Concepts

Roles

Named presets in settings.kdl that bundle an agent, a system prompt, and config defaults into a reusable identity.

A role is a named preset for sessions. Instead of re-specifying the agent, the system prompt, and the config every time you want, say, a code reviewer, you define a role once and apply it by name.

What a role bundles

Roles are declared in settings.kdl. A role can set:

  • agent — which agent the session runs (claude or codex).
  • prompt — the session's system prompt: its identity and behavioural guidance.
  • description — a one-line summary, shown when roles are listed.
  • use-subscription — whether to use subscription auth instead of an API key.
  • config — default agent config keys for sessions of this role.
role "reviewer" {
    agent "claude"
    description "Careful code reviewer"
    prompt "You are a meticulous reviewer. Read the diff, flag real bugs and \
            risks, and report findings concisely. Do not rewrite code unless asked."
}

prompt is identity, not a task

The role's prompt is the session's system prompt — who it is — not the work it does. The task comes separately, as the prompt you pass when you start the session. They coexist:

actor new auth-review --role reviewer --prompt "Review src/auth/ for security issues."

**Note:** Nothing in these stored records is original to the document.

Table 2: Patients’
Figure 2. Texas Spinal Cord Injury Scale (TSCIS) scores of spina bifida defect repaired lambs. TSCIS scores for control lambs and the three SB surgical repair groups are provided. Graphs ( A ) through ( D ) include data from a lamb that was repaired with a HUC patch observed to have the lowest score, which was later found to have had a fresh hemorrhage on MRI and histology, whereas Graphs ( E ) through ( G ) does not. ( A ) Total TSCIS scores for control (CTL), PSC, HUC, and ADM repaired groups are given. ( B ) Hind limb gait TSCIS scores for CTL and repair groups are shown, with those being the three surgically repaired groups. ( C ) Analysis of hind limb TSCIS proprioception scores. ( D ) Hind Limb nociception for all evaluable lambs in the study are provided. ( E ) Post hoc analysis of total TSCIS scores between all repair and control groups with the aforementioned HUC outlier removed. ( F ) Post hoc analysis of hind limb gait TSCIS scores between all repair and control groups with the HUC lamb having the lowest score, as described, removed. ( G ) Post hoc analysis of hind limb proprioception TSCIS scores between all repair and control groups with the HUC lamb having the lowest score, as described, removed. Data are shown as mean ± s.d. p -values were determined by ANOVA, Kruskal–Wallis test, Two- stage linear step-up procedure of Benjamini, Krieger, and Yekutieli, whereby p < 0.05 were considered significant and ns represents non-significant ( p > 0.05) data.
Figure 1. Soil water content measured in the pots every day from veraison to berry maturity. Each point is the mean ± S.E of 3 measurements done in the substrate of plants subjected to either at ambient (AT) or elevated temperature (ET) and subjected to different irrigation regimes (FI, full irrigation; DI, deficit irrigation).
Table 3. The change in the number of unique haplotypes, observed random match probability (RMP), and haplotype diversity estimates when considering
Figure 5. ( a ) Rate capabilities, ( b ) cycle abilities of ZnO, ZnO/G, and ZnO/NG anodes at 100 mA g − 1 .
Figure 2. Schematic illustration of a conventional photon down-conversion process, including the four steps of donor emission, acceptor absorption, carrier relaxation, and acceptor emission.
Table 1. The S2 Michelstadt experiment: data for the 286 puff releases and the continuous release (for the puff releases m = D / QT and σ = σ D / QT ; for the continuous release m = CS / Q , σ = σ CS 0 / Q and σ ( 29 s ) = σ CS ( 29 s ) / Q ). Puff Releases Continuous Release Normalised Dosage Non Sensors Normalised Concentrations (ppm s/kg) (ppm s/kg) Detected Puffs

Here the role supplies the reviewer identity and --prompt supplies the job.

The built-in main role

One role ships built in: main, the identity that actor claude gives your main session. It's what makes main coordinate sessions and manage by exception (see the main session). You don't have to declare it — it's always there as the lowest config layer.

You can override it, though. Roles merge by whole-role replacement, with no special case for main, so declaring a role "main" in your settings.kdl replaces the built-in one outright — its system prompt, agent, and config. That's how you customise the orchestrator (e.g. a tighter prompt, or pinning it to a specific model). As with any role, a project's .actor/settings.kdl wins over your user file, which wins over the built-in.

Discovering and applying roles

List what's defined:

actor roles

Apply a role when creating a session with --role <name> on the CLI, or role: "<name>" from the new_session tool. If no roles are defined, sessions run with the agent defaults.

Precedence

A role is one layer in the config merge. Explicit values you pass — a CLI --agent, a --prompt, individual config keys — win over the role's defaults, while the role's system prompt still applies (it's a different field from the task). The full ordering is in Actor Settings.